Skip to content

Sanitization Checklist

Privacy & Security Before Sharing Your Knowledge Graph Publicly


⚠️ CRITICAL: Review Before Publishing

Your knowledge graph likely contains sensitive information from your real project. Before sharing publicly (GitHub, blog posts, documentation sites), you must sanitize.

This checklist helps you identify and remove: - Personal information - Authentication credentials - Internal infrastructure details - Company/customer-specific data - Proprietary information


Quick Scan

Run automated scans first to catch obvious issues:

# Scan for common patterns
grep -r "api[_-]key\|API[_-]KEY" docs/
grep -r "password\|passwd\|pwd" docs/
grep -r "secret\|token" docs/
grep -r "@.*\.com" docs/  # Email addresses
grep -r "/Users/\|/home/\|C:\\\\" docs/  # Absolute paths

Found matches? Review each and decide: keep, generalize, or remove.


Category 1: Personal Information

Email Addresses

❌ Remove:

Contact: user@example.com

✅ Generalize:

Contact: user@example.com

Names (People)

❌ Remove:

**Authors:** John Doe, Jane Smith

✅ Generalize:

**Authors:** Development Team
# Or use roles:
**Authors:** Backend Engineer, DevOps Lead

Phone Numbers, Addresses

❌ Remove all:

Office: +1 (555) 123-4567
Location: 123 Main St, Anytown, CA

✅ Generalize (if context needed):

Office: (contact via company directory)
Location: On-site datacenter

Scan Commands

# Find emails
grep -rE "[a-zA-Z0-9._%+-]+@[a-zA-Z0-9.-]+\.[a-zA-Z]{2,}" docs/

# Find phone numbers
grep -rE "\b[0-9]{3}[-.]?[0-9]{3}[-.]?[0-9]{4}\b" docs/

# Find SSN patterns
grep -rE "\b[0-9]{3}-[0-9]{2}-[0-9]{4}\b" docs/

Category 2: Authentication & Credentials

API Keys

❌ Remove:

API_KEY=[SECRET_KEY]
ANTHROPIC_API_KEY=[API_KEY]

✅ Generalize:

API_KEY=your_api_key_here
ANTHROPIC_API_KEY=<your-key>

Passwords

❌ Remove:

DB_PASSWORD=MyS3cur3P@ssw0rd!

✅ Generalize:

DB_PASSWORD=your_secure_password

Bearer Tokens

❌ Remove:

Authorization: Bearer eyJhbGciOiJIUzI1NiIsInR5cCI6IkpXVCJ9...

**Provided data:**
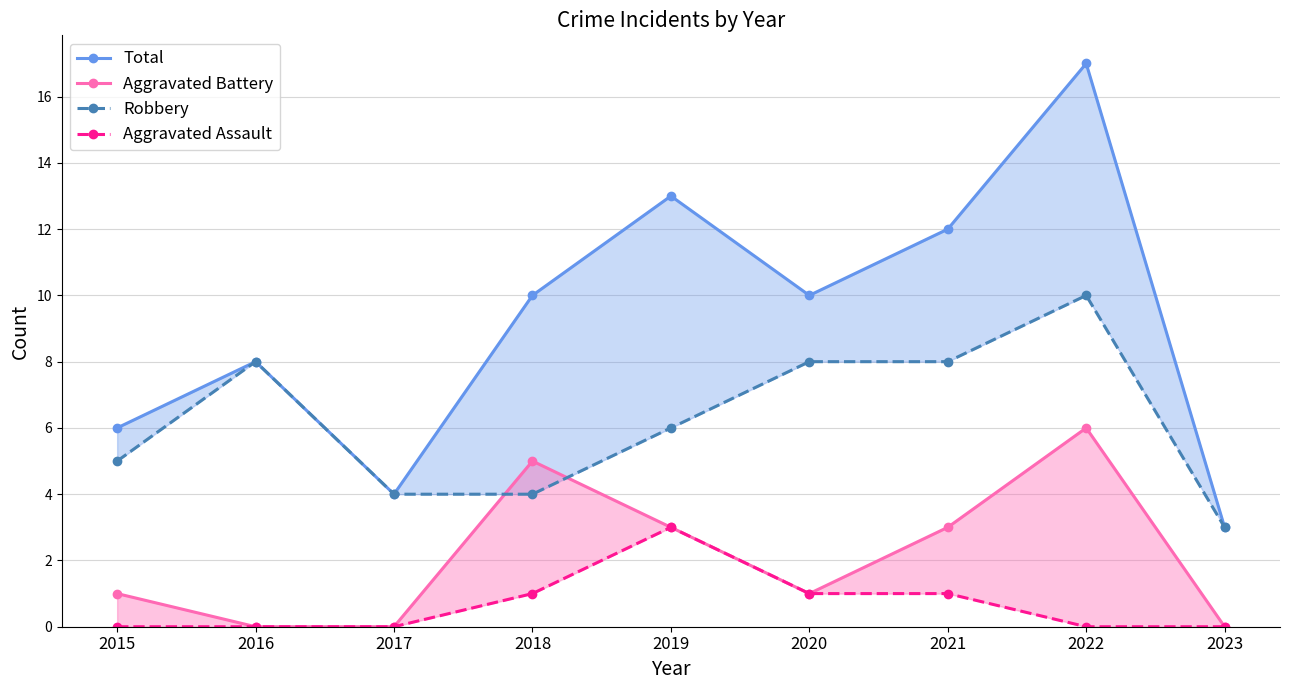

Does the chart have visible grid lines?

Yes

**Problems to solve:**
1 - Reproduce the sanitization checklist word for word, everything from "Your knowledge graph likely" down to "you must sanitize.".
2 - Extend the sanitization checklist past its last line, keeping its headings and remove/generalize pattern.

**Responses by item number:**
1 -
Your knowledge graph likely contains sensitive information from your real project. Before sharing publicly (GitHub, blog posts, documentation sites), you must sanitize.

2 -
✅ Generalize:

Authorization: Bearer <token>

SSH Keys, Private Keys

❌ Remove all:

-----BEGIN RSA PRIVATE KEY-----
[PRIVATE_KEY_CONTENT]
-----END RSA PRIVATE KEY-----

✅ Reference only:

# Use your SSH private key
ssh -i ~/.ssh/id_rsa user@server

AWS Keys

❌ Remove:

AWS_ACCESS_KEY_ID=[AWS_KEY_ID]
AWS_SECRET_ACCESS_KEY=[AWS_SECRET_KEY]

✅ Environment variables:

export AWS_ACCESS_KEY_ID=<your-key-id>
export AWS_SECRET_ACCESS_KEY=<your-secret-key>

Scan Commands

# Find API keys
grep -rE "(api[_-]?key|apikey)[[:space:]]*[:=][[:space:]]*['\"]?[a-zA-Z0-9_-]{20,}" docs/

# Find passwords in code
grep -rE "(password|passwd|pwd)[[:space:]]*[:=][[:space:]]*['\"][^'\"]{3,}['\"]" docs/

# Find Bearer tokens
grep -r "Bearer[[:space:]]" docs/

# Find AWS keys
grep -r "AKIA[0-9A-Z]{16}" docs/

# Find private keys
grep -r "BEGIN.*PRIVATE KEY" docs/

Category 3: Infrastructure & Networking

Internal IP Addresses

❌ Remove:

Database server: 192.0.2.23
Internal API: 192.0.2.100

✅ Generalize:

Database server: <internal-ip>
Internal API: 192.0.2.1  # RFC 5737 documentation IP

Internal URLs/Domains

❌ Remove:

https://internal.example.com/api
https://staging.example.com
http://localhost:3000/admin

✅ Generalize:

https://internal.example.com/api
https://staging.example.com
http://localhost:3000/admin  # OK - localhost is generic

Database Connection Strings

❌ Remove:

postgres://admin:password@db.example.com:5432/production
mongodb://user:password@192.0.2.10:27017/app_db

✅ Generalize:

postgres://username:password@localhost:5432/database_name
mongodb://user:password@db-host:27017/database

Server Hostnames

❌ Remove:

web-prod-01.example.internal
api-server-us-east-1a.aws.example.com

✅ Generalize:

web-server-01
api-server-primary

Scan Commands

# Find private IPs
grep -rE "\b(10\.|172\.(1[6-9]|2[0-9]|3[01])\.|192\.168\.)[0-9]{1,3}\.[0-9]{1,3}\b" docs/

# Find internal URLs
grep -rE "https?://(localhost|127\.0\.0\.1|internal\.|staging\.|dev\.)" docs/

# Find database URLs
grep -rE "(postgres|mysql|mongodb)://[a-zA-Z0-9:@.-]+/" docs/

Category 4: Company & Project Specific

Company Names

❌ Remove:

This solution was implemented at Acme Corp.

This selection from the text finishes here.